> _SELECTED TEXT_
──────────────────────────────

Tuesday, March 7, 2023

1983 @ 40: PORCUPINE - ECHO AND THE BUNNYMEN

After more than a year of touring and very little contact through the media the usual rumours of split ups circulated about Echo and the Bunnymen. Fellow Liverpudlians Teardrop Explodes had similarly fallen off the local radar and they had actually collapsed, never to regroup. The Birthday Party were no longer. As far as innovative rock music went, it was looking like the triumph by default of the synth duos. While I didn't have any objection to that but the idea that rock music was going out just at a time when it was convincingly washing itself of the cock rock cliches and making guitar band music relevant in the wake of punk. And then The Bunnymen released Porcupine.

The Cutter starts with a violin played Indian style, a wildly microtonal figure along the lines of the Beatles' use of Indian melody. It sawed into being with a strong motion, bending with portamenti at the top of the phrase and diving down again before the band crashes in with a clear and hard '80s bass tone. Ian McCulloch enters with a growl. "We're on the seventh floor, brewing alternatives ..." He hikes it up to the chorus for "spare us the cutter" before soaring with the second part "conquering myself until I see another hurt approaching. Say we will say we can. Not just another drop in the ocean. The opening riff repeats over the crisp gated drums and that nifty bass. Second verse but the melody is changed stepping down from the fourth through the major scale: "Come to the free for all with sellotape and knives ..."  The chorus punches back in but instead of ending with the riff again everything bursts into widescreen with what sounds like the massed pipes of McGlaggen playing a solid modal figure. McCulloch croons low over this about a happy loss as a big contrapuntal figure on guitar and strings plays against the reeds. Another chorus that leads to a break with the bass riff before yet another brief melody on the vocals "watch the fingers close when the hands are cold" Actually, that should be "coooooooooooold" as he sings the syllable over the second explosion of the third section in one of his characteristically operatic held notes. And it's in that voice, over the strings and guitars that he sings the happy loss part but an octave higher. If you aren't already doing a frantic rain dance by this point then the good folk of Flock of Seagulls are over there. This avalanche of pure joy repeats and comes to a clean finish and you already need to hear it again.

Well, they were not only still together but stronger than ever with an opening song that did everything they did best, rangy vocals, quirky but expressive guitar playing, catchy melody and a sense dynamics that made every verse and chorus different, propelling the song into hyperspace. The Cutter is one of my favourite songs of its time. It made 1983 feel like its own year the way that 1977 felt like Pretty Vacant or 1982 felt like World of Stone. Nothing beat it in its year.

──────────────────────────────

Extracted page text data
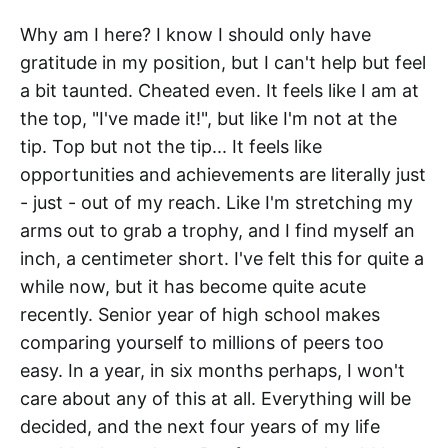
Why am I here? I know I should only have
gratitude in my position, but I can't help but feel
a bit taunted. Cheated even. It feels like I am at
the top, "I've made it!", but like I'm not at the
tip. Top but not the tip... It feels like
opportunities and achievements are literally just
- just - out of my reach. Like I'm stretching my
arms out to grab a trophy, and I find myself an
inch, a centimeter short. I've felt this for quite a
while now, but it has become quite acute
recently. Senior year of high school makes
comparing yourself to millions of peers too
easy. In a year, in six months perhaps, I won't
care about any of this at all. Everything will be
decided, and the next four years of my life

──────────────────────────────

> _PROBLEMS TO SOLVE_
1 > In the Porcupine review, what instrument opens The Cutter, and in what style is it played?
2 > Swap "synth duos" for "synth bands" in the part of the Porcupine review from "After more than" to "Bunnymen released Porcupine.", and write that part out again.

> _ANSWERS IN ORDER_
1 > A violin, played Indian style.

2 >
After more than a year of touring and very little contact through the media the usual rumours of split ups circulated about Echo and the Bunnymen. Fellow Liverpudlians Teardrop Explodes had similarly fallen off the local radar and they had actually collapsed, never to regroup. The Birthday Party were no longer. As far as innovative rock music went, it was looking like the triumph by default of the synth bands. While I didn't have any objection to that but the idea that rock music was going out just at a time when it was convincingly washing itself of the cock rock cliches and making guitar band music relevant in the wake of punk. And then The Bunnymen released Porcupine.